High-Dimensional Uncertainty Quantification via Rank- and Sample-Adaptive Tensor Regression

--Fabrication process variations can significantly influence the performance and yield of nano-scale electronic and photonic circuits. Stochastic spectral methods have achieved great success in quantifying the impact of process variations, but they suffer from the curse of dimensionality. Recently, low-rank tensor methods have been developed to mitigate this issue, but two fundamental challenges remain open: how to automatically determine the tensor rank and how to adaptively pick the informative simulation samples. This paper proposes a novel tensor regression method to address these two challenges. The resulting optimization problem can be efficiently solved via an alternating minimization solver . We also propose a two-stage adaptive sampling method to reduce the simulation cost.

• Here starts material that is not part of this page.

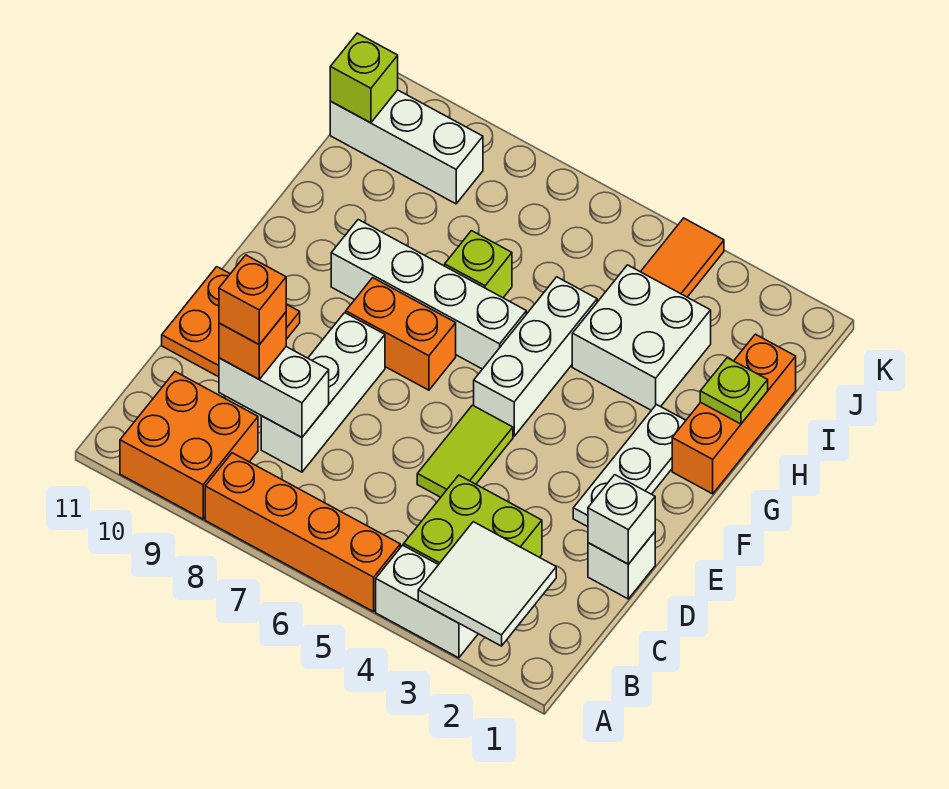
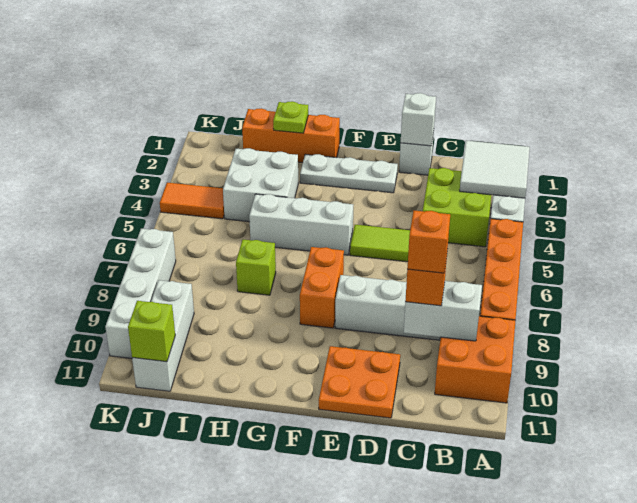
white brick C8:C9 level 2 -> white brick B9:C9 level 2
white brick G6:G9 level 1 -> white brick K7:K10 level 1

Our method considers both exploration and exploitation via the estimated V oronoi cell volume and nonlinearity measurement respectively. The proposed model is verified with synthetic and some realistic circuit benchmarks, on which our method can well capture the uncertainty caused by 19 to 100 random variables with only 100 to 600 simulation samples. Fabrication process variations (e.g., surface roughness of interconnects and photonic waveguide, and random doping effects of transistors) have been a major concern in nano-scale chip design. They can can significantly influence chip performance and decrease product yield [2]. Monte Carlo (MC) is one of the most popular methods o quantify the chip performance under uncertainty, but it requires a huge amount of computational cost [3]. Instead, stochastic spectral methods based on generalized polynomial chaos (gPC) [4] offer efficient solutions for fast uncertainty quantification by approximating a real uncertain circuit variable as a linear combination of some stochastic basis functions [5-7].